Tamil (original) version

| Song | Singers | Length |
|---|---|---|
| "Ada Yaaringe Manidhan" | Rajamani | 03:05 |
| "Jana Gana Mana" | S. P. Balasubrahmanyam, K. S. Chithra | 05:37 |
| "Kambangadu Kambangadu" | Maragadha Mani, K. S. Chithra | 04:36 |
| "Nadodi Mannargale" | K. S. Chithra | 05:01 |
| "Nee Aandavana" | S. P. Balasubrahmanyam, K. S. Chithra | 05:10 |
| "Siragillai" | K. S. Chithra | 04:26 |
| "Sogam Eni Ellai" | S. P. Balasubrahmanyam | 04:26 |
| "Thambigala" | Maragadha Mani | 01:03 |

Telugu (dubbed) version
The film was dubbed into Telugu as 2 October and all lyrics were written by Rajasri.
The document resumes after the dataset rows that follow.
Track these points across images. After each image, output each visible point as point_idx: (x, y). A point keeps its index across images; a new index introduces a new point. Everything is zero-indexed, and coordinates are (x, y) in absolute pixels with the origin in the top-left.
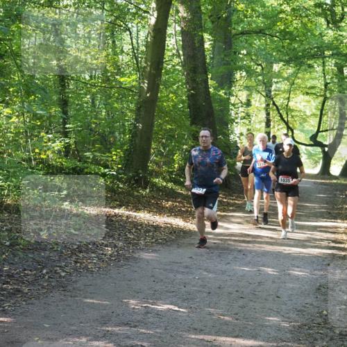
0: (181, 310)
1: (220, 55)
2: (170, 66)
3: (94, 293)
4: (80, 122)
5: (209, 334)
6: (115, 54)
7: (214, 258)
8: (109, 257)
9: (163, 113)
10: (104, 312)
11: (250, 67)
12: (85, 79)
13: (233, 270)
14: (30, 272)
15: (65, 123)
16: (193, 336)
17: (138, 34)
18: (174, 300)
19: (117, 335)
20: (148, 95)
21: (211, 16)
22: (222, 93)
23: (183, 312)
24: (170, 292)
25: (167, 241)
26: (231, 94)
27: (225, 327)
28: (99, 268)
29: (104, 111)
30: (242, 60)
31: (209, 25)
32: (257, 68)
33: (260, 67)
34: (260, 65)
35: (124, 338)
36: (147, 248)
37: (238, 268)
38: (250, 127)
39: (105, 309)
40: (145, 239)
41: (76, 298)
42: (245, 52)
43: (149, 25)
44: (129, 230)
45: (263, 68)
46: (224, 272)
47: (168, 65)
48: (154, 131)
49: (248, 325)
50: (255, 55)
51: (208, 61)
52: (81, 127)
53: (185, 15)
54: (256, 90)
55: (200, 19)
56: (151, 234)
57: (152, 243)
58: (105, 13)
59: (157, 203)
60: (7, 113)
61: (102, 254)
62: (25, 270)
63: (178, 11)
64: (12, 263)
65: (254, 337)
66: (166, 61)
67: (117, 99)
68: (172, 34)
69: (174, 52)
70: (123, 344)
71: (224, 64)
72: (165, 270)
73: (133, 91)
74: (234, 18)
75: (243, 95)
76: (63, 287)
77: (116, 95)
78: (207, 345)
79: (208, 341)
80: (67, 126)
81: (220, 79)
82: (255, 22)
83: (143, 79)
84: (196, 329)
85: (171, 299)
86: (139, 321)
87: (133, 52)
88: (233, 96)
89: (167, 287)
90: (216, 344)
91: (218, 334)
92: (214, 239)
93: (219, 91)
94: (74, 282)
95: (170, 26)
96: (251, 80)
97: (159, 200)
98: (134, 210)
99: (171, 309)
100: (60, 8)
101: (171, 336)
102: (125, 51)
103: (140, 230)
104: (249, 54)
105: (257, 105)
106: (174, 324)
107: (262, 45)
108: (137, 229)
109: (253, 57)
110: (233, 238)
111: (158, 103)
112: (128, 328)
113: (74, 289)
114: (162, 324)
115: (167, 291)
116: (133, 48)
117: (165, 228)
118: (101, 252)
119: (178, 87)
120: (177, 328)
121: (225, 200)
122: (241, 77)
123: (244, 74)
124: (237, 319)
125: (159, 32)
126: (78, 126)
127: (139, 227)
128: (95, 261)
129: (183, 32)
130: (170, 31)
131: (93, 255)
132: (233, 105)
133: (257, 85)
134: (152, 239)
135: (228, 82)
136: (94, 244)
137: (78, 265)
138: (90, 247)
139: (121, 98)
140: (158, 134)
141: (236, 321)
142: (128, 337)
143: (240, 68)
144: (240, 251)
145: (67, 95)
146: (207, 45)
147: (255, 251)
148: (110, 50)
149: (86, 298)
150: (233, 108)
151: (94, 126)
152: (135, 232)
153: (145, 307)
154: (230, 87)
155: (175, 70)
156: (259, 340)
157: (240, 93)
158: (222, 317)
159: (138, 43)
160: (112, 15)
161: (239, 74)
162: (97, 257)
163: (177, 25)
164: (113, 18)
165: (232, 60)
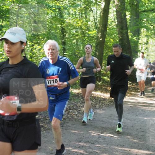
0: (115, 136)
1: (134, 21)
2: (111, 27)
3: (76, 128)
4: (71, 52)
5: (127, 147)
6: (87, 21)
7: (130, 113)
8: (82, 112)
9: (108, 47)
10: (80, 136)
11: (147, 27)
12: (73, 33)
13: (139, 118)
14: (48, 118)
15: (64, 52)
16: (120, 148)
17: (97, 12)
18: (112, 132)
19: (85, 147)
20: (101, 39)
21: (130, 4)
22: (135, 38)
23: (115, 137)
24: (110, 128)
25: (109, 105)
26: (139, 39)
27: (134, 145)
28: (78, 117)
29: (82, 47)
30: (144, 23)
31: (129, 7)
32: (151, 27)
33: (152, 27)
34: (153, 25)
35: (88, 148)
36: (100, 108)
37: (141, 118)
38: (148, 54)
39: (80, 135)
40: (99, 104)
41: (68, 130)
42: (146, 20)
43: (101, 8)
44: (92, 100)
45: (154, 27)
46: (134, 120)
47: (110, 26)
48: (104, 56)
49: (145, 144)
50: (150, 21)
51: (128, 24)
52: (71, 54)
53: (118, 3)
54: (151, 37)
55: (124, 5)
56: (102, 102)
57: (103, 106)
58: (82, 3)
59: (105, 88)
60: (39, 48)
61: (80, 111)
62: (46, 117)
63: (114, 2)
64: (40, 114)
65: (148, 149)
66: (109, 24)
67: (87, 41)
68: (112, 12)
69: (113, 20)
70: (88, 151)
71: (136, 25)
72: (108, 118)
73: (94, 38)
74: (140, 4)
75: (145, 39)
76: (62, 125)
77: (87, 39)
78: (126, 153)
79: (126, 151)
80: (65, 54)
81: (134, 32)
82: (150, 6)
83: (99, 32)
84: (121, 145)
85: (110, 131)
86: (95, 141)
87: (94, 20)
88: (140, 40)
89: (108, 126)
90: (130, 152)
91: (131, 147)
92: (131, 105)
93: (133, 38)
94: (67, 123)
95: (111, 8)
96: (148, 32)
97: (106, 86)
98: (95, 91)
99: (110, 136)
100: (62, 1)
101: (110, 148)
102: (91, 20)
103: (97, 100)
104: (147, 21)
105: (151, 44)
106: (111, 143)
107: (153, 16)
108: (96, 99)
109: (150, 22)
110: (139, 104)
111: (105, 43)
112: (90, 144)
113: (67, 126)
114: (106, 143)
115: (108, 128)
116: (94, 19)
117: (108, 99)
118: (79, 110)
119: (115, 36)
120: (112, 145)
121: (136, 87)
122: (144, 31)
123: (145, 30)
124: (140, 141)
125: (106, 11)
126: (70, 54)
127: (97, 99)
128: (76, 114)
129: (117, 11)
130: (110, 10)
131: (76, 111)
132: (140, 44)
133: (151, 35)
134: (103, 104)
135: (138, 33)
136: (76, 106)
137: (69, 115)
138: (75, 107)
139: (89, 41)
140: (106, 57)
141: (139, 142)
142: (90, 148)
143: (143, 27)
144: (142, 110)
145: (65, 40)
146: (128, 17)
147: (150, 110)
148: (84, 20)
149: (72, 130)
150: (140, 45)
151: (77, 53)
152: (95, 101)
153: (98, 134)
154: (139, 36)
155: (113, 28)
156: (150, 151)
157: (143, 39)
158: (133, 140)
159: (97, 17)
160: (85, 4)
161: (143, 29)
162: (77, 112)
163: (114, 8)
164: (86, 5)
165: (139, 24)
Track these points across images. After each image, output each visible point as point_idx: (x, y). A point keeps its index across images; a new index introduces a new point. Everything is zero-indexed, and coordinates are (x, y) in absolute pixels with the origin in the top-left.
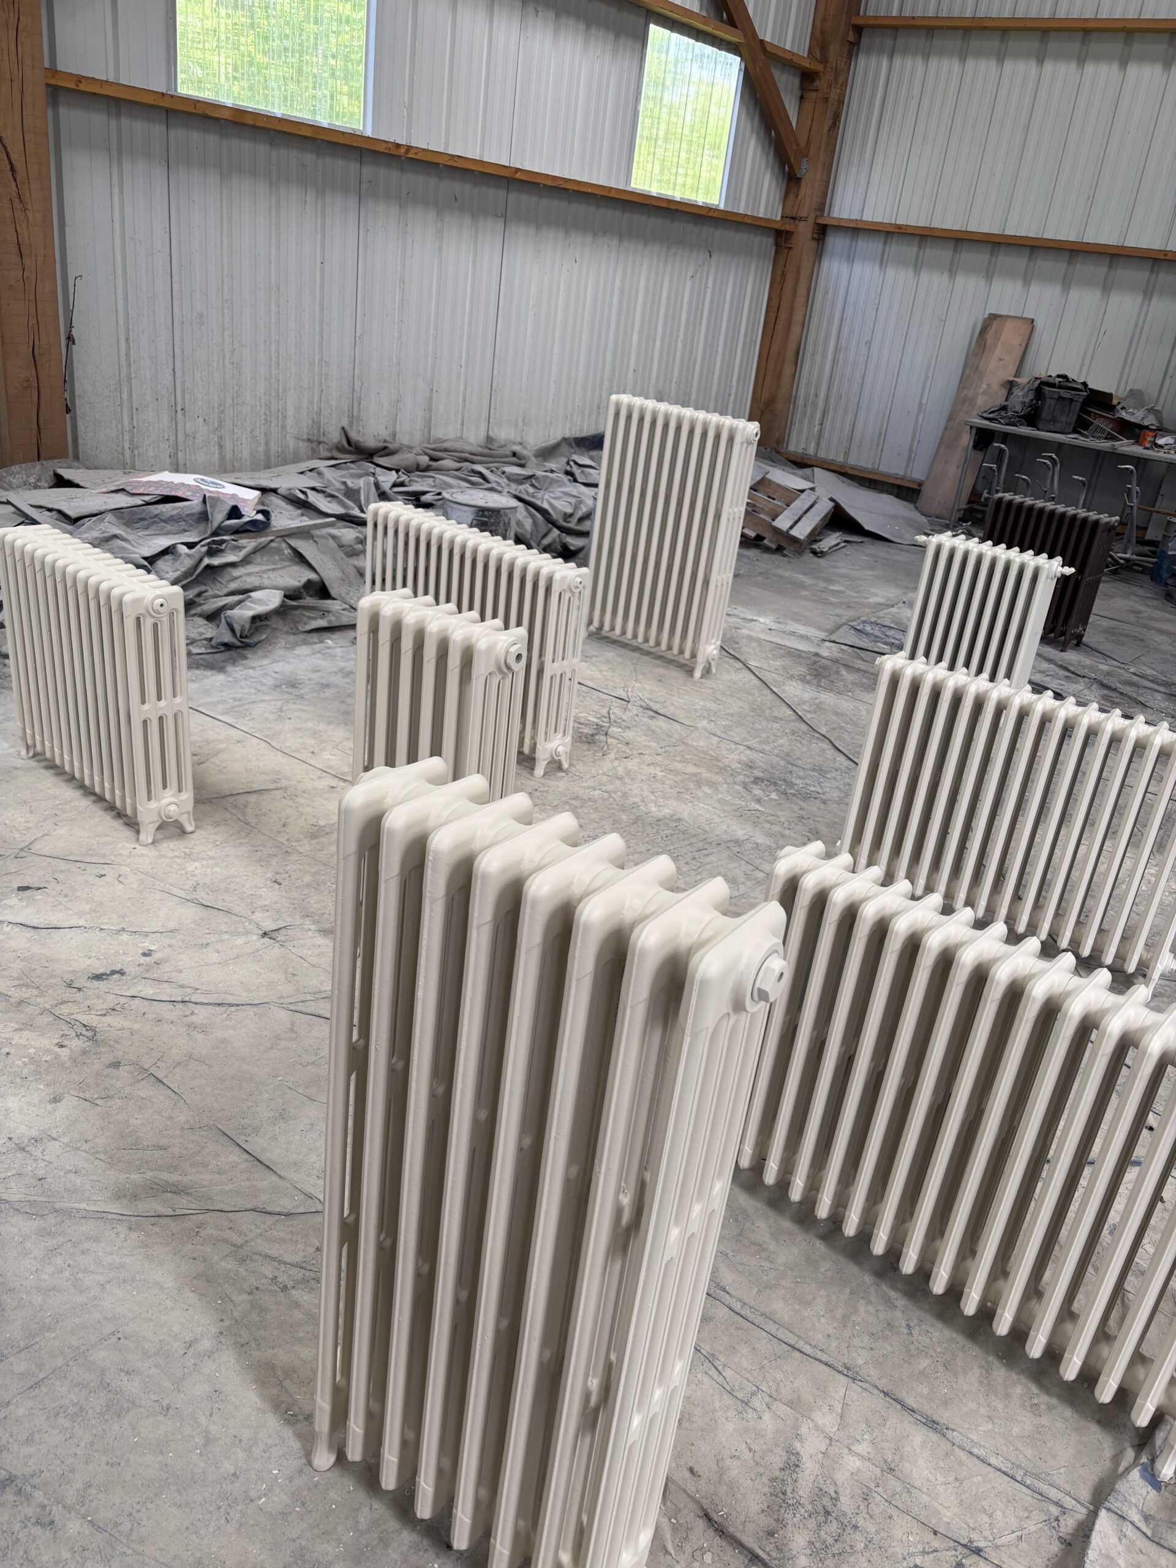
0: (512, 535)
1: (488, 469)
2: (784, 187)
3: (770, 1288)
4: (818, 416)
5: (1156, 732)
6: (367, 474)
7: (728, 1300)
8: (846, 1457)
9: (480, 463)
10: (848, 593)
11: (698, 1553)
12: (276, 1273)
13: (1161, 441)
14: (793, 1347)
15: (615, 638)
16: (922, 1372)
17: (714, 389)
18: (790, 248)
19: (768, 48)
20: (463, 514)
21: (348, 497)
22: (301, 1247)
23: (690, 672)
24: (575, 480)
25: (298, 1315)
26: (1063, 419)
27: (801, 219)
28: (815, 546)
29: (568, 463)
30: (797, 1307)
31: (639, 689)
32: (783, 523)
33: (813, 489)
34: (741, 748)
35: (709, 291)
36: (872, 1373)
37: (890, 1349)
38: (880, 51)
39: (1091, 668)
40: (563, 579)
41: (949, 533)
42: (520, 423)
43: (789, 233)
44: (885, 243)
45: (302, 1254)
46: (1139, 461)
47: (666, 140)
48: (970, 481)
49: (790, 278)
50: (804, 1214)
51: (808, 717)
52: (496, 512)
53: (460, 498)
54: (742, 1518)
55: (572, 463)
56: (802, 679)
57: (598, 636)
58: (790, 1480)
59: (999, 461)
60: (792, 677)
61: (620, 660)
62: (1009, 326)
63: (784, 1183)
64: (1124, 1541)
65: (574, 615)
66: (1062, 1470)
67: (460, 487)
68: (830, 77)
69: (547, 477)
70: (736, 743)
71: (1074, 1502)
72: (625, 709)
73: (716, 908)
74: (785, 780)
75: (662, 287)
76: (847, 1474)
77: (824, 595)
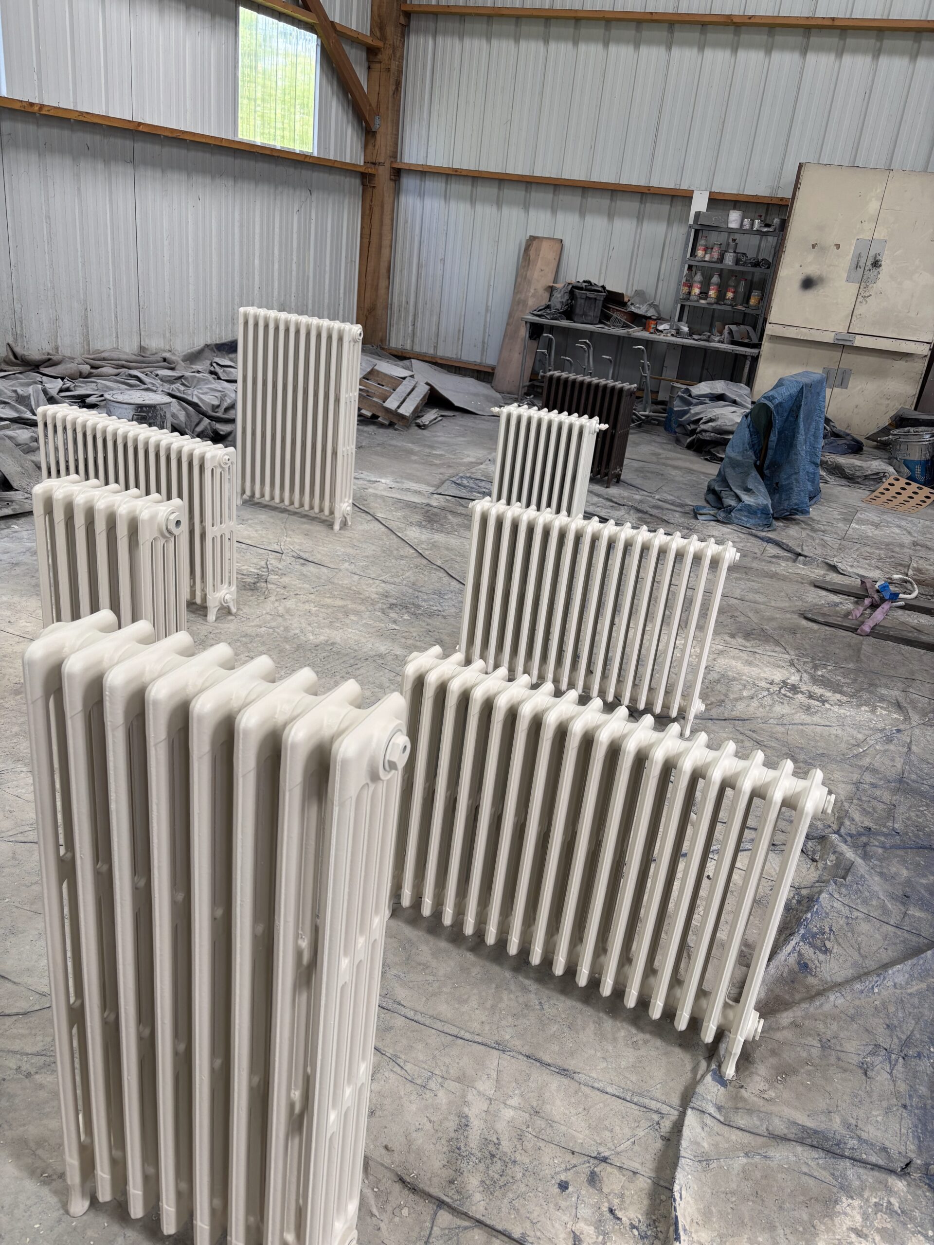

| Song | Singers | Length |
|---|---|---|
| "Shokame Lede Kalataku" | S. P. Balasubrahmanyam | 04:27 |
| "Ee Poota Meekanta" | K. S. Chithra | 05:11 |
| "Nee Tallevaro Tandrevaro" | S. P. Balasubrahmanyam, K. S. Chithra | 04:54 |
| "Nenega Rachilakanta" | K. S. Chithra | 02:51 |
| "Janaganamana Ani Pade" | S. P. Balasubrahmanyam, K. S. Chithra | 05:25 |
| "Abbailu Meeto" | Krishna Murthy | 01:06 |
| "Ammatodu Ammatodu" | Mano, K. S. Chithra, Chorus | 04:26 |
| "Oh Manishi" | Mano | 02:59 |

== Release and reception ==
Vaaname Ellai was released on 22 May 1992. On the same day, N. Krishnaswamy of The Indian Express wrote, "Given the varied nature of characters at hand, the treatment at first has got to be episodic but Balachander's vibrant style of telling a tale keeps reels crackling". K. Vijiyan of New Straits Times called it a "must-see picture for youth". Kutty Krishnan of Kalki praised Balachander for delivering a message against suicide. However Ananda Vikatan was critical of the film stating Balachander deviated from the main topic with unnecessary diversions and it lacked the brilliance of Balachander's old films while also stating that the messages in preachy tone makes the film feel like a documentary rather than a film. The film won the Tamil Nadu State Film Award Special Prize for Best Film, and Balachander won the Best Story Writer award at the same ceremony. Balachander also won the Filmfare Award for Best Director – Tamil.